Quotations: The Long War

These pages contain quotations from or about the Troubles in Northern Ireland. These quotations have been researched, selected and compiled by Alpha History authors. They contain statements and remarks about Northern Ireland and the Troubles by notable political figures, military and paramilitary commanders, contemporaries and historians. New quotations are constantly being added to these pages and suggestions are most welcome. If you would like to suggest a quotation, please contact Alpha History.

“When it is politically costly for the British to remain in Ireland, they’ll go. It won’t be triggered until a large number of British soldiers are killed – and that’s what’s going to happen.”
Danny Morrison, IRA leader

“The Provisional [IRA] gunmen were usually unemployed, working-class Catholics, some of whom would probably have been ordinary criminals if not for the movement… The greatest single factor in their joining the Provisional IRA was a family connection… They were mostly young, under 23, and those who survived did so because they were street-wise and cunning.”
An intelligence report on the IRA, 1972

“I have the lowest possible opinion of [IRA volunteers]… They were out and out cowards; they hardly ever mounted an attack unless they were 100 per cent certain in their minds that there was no possible retaliation… There’s not a single IRA man I know of who ever deliberately, knowingly put his life at risk. He always tried to do it in a way that was risk-fre and I don’t count that as being soldierly.”
Alistair Irwin, British lieutenant-general

“The world recognises that the Provisionals are the greatest guerrilla fighters the world has ever seen.”
IRA statement, July 1972

“I’m not particularly motivated by religion. I don’t buy this British government idea that the problems in the North are to do with religion, a religious divide and so on. There are very clear political, historical and economic reasons for what’s gone on in the North. It’s not down to two particular groups from a religious perspective having a difficulty with one another and the British government are the thin line in between or the meat in the sandwich. I don’t buy all of that.”

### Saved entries
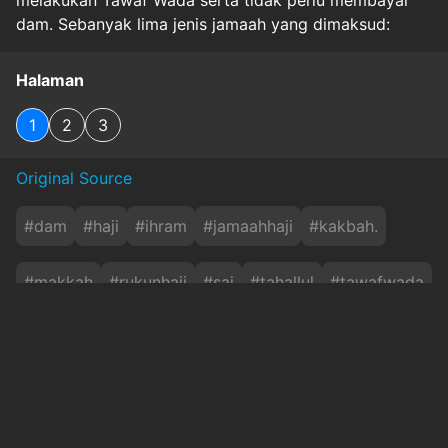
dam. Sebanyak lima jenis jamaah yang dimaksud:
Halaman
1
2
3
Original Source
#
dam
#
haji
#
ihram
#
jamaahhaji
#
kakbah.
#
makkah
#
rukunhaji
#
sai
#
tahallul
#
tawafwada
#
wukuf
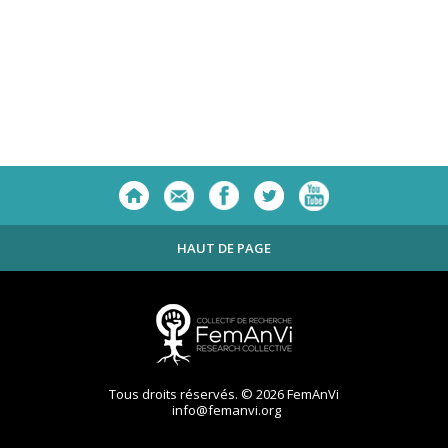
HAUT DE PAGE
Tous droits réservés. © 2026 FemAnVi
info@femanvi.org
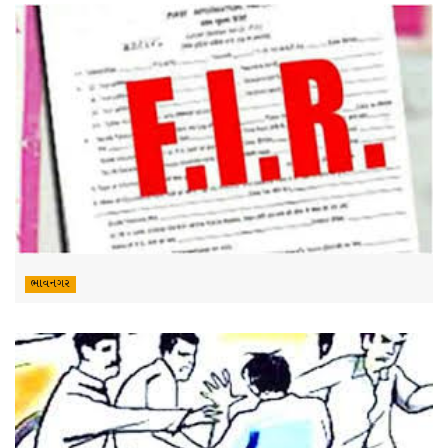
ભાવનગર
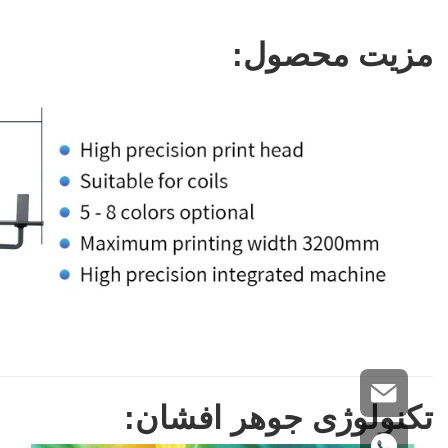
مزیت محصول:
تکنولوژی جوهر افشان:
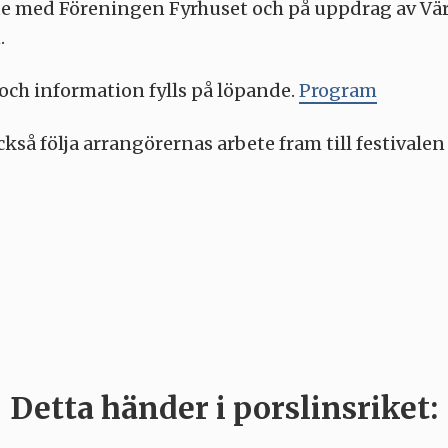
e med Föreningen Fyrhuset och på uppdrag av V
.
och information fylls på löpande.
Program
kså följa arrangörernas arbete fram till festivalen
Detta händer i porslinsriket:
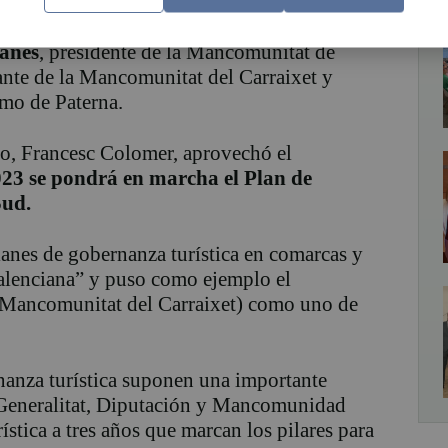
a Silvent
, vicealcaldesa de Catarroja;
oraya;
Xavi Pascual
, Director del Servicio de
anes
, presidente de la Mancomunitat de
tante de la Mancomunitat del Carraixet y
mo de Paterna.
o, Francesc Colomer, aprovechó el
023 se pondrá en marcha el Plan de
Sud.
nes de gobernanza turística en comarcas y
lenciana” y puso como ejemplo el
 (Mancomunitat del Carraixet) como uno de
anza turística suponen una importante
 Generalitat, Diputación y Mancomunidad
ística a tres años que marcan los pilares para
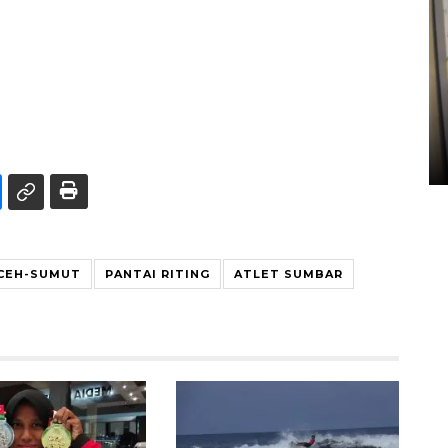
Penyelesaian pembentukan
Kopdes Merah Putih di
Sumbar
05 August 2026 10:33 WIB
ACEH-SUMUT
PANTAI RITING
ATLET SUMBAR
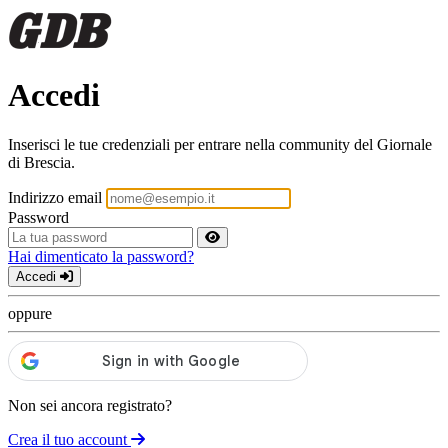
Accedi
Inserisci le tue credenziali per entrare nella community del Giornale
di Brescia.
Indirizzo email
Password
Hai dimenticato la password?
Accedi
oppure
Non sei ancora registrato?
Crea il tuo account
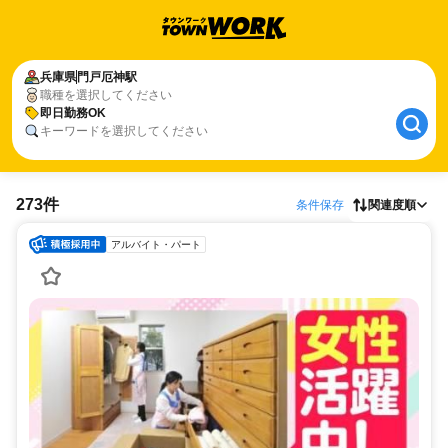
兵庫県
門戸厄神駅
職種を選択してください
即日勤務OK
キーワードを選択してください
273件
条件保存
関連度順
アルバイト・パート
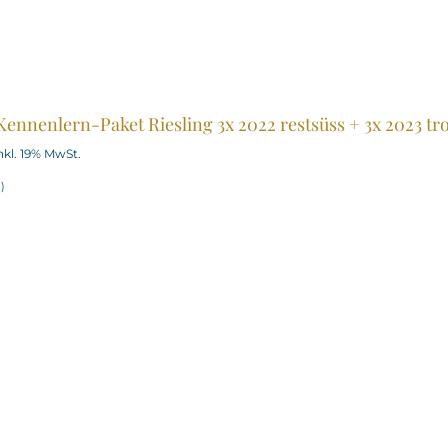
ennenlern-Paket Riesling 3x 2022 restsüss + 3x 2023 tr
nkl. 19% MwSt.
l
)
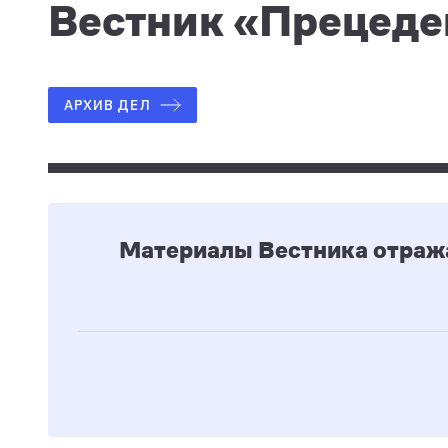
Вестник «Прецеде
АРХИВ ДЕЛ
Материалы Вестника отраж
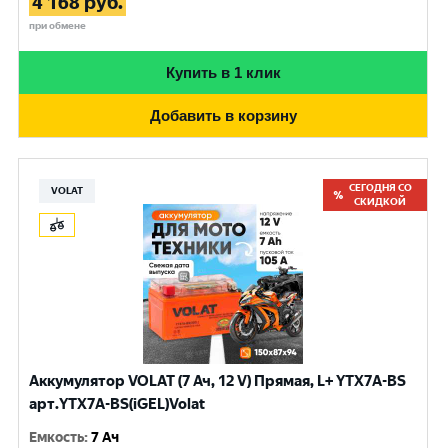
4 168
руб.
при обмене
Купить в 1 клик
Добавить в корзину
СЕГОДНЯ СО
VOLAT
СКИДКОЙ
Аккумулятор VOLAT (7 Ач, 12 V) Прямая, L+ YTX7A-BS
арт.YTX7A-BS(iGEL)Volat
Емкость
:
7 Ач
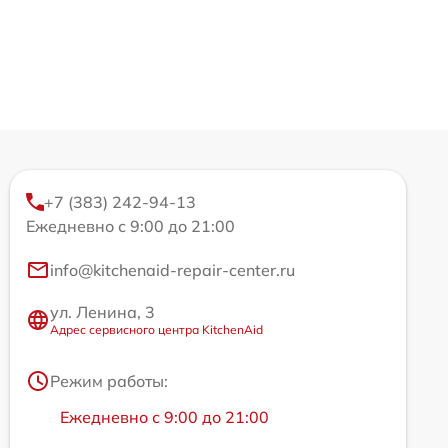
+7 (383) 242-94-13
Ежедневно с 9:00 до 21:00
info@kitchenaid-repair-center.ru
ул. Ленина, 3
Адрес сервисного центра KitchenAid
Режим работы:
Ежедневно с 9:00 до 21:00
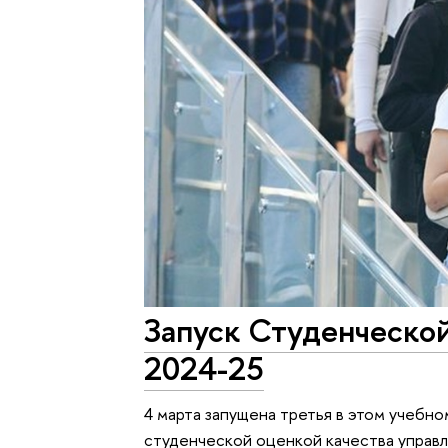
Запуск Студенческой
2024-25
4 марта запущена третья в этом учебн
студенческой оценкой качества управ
...
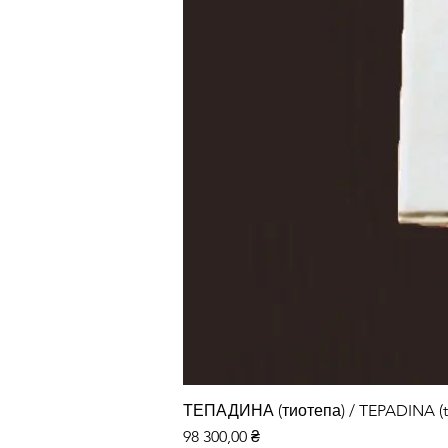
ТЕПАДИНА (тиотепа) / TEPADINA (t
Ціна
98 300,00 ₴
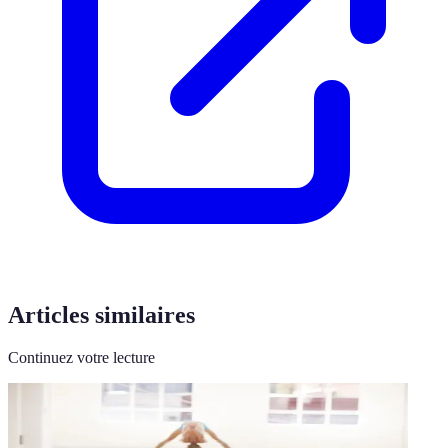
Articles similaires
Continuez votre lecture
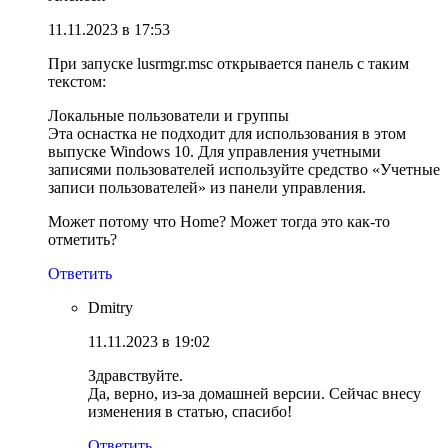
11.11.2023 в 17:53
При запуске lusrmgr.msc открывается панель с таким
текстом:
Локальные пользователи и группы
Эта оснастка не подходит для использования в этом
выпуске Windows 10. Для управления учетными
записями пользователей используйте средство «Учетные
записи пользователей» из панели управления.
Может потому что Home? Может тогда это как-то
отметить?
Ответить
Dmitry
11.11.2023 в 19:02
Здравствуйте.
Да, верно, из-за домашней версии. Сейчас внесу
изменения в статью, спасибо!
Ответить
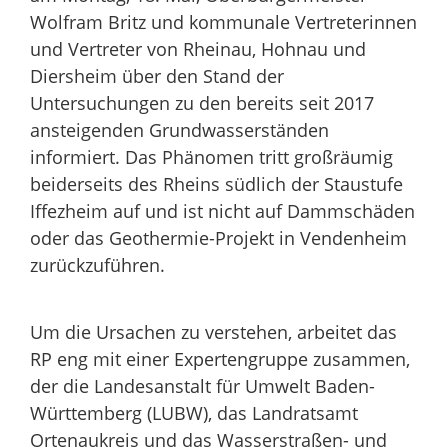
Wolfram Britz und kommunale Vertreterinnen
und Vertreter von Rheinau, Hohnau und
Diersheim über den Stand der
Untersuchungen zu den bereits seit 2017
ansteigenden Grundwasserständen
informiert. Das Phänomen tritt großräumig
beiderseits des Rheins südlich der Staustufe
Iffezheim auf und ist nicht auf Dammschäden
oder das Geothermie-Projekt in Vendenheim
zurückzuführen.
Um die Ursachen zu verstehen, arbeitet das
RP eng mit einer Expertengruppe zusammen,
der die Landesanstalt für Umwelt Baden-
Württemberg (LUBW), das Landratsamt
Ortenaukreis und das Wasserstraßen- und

### EXERCISE AIM
Reproduce the quotations page on the Troubles from "These pages contain" up to and including "contact Alpha History.", changing "notable" to "prominent".

### ANSWER TO THE PROBLEM
These pages contain quotations from or about the Troubles in Northern Ireland. These quotations have been researched, selected and compiled by Alpha History authors. They contain statements and remarks about Northern Ireland and the Troubles by prominent political figures, military and paramilitary commanders, contemporaries and historians. New quotations are constantly being added to these pages and suggestions are most welcome. If you would like to suggest a quotation, please contact Alpha History.